Gene expression changes associated with high density collagen microenviroment in cancer cells

We report RNA sequencing data from 2 cancer cell line (fibrosarcoma, HT1080 and Breast cancer, MDA-MB-231) and one non-canceours cell line (human foreskin fibroblast HFF) embbeded in two different 3D collagen matrix environements. The topographical organization of collagen within the tumor ECM has been implicated in guiding cancer cell migration and independently predicts progression to metastasis. Here, we show that collagen matrices with small pores and short fibers, but not Matrigel, trigger a conserved transcriptional response and subsequent motility switch in cancer cells that results in formation of multicellular network structures.

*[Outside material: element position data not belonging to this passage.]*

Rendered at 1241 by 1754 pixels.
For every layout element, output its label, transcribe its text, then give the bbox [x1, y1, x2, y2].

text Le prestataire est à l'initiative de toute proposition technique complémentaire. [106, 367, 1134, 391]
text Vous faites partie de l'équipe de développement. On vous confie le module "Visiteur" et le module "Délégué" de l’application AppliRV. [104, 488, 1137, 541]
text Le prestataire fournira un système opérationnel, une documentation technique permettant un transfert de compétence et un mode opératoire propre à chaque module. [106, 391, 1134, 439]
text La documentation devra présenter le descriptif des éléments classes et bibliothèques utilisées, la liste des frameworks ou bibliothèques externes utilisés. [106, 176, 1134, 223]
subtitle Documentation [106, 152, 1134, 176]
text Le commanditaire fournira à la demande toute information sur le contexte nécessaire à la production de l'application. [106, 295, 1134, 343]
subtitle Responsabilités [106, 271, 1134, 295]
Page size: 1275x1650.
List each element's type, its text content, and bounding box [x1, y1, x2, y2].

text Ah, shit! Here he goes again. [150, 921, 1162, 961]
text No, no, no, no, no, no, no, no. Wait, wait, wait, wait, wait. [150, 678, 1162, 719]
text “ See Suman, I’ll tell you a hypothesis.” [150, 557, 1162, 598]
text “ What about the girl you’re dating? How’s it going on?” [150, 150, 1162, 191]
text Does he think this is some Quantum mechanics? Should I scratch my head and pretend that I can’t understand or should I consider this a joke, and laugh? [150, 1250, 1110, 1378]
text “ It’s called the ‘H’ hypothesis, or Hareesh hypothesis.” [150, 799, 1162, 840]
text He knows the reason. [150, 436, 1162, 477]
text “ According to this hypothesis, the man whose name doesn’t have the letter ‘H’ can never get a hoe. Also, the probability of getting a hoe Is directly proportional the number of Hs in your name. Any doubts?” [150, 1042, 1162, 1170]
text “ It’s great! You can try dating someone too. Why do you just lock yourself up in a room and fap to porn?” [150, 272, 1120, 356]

The response is not mediated by hypoxia, matrix stiffness, or bulk matrix density, but by matrix architecture and beta1 integrin upregulation. The transcriptional module associated with network formation is enriched for migration and vasculogenesis-associated genes that predicted survival in patient data across nine distinct tumor types. Evidence at the protein level of this gene module is found in patient tumors displaying a vasculogenic mimicry (VM) phenotype. Our findings link a collagen matrix-induced migration program to VM, and suggest that this process may be broadly relevant to metastatic progression in solid human cancers. Overall design: Total RNA extraction and mRNA sequencing of 3 diiferent cell lines cultured in 2 different collagen matrix conditions.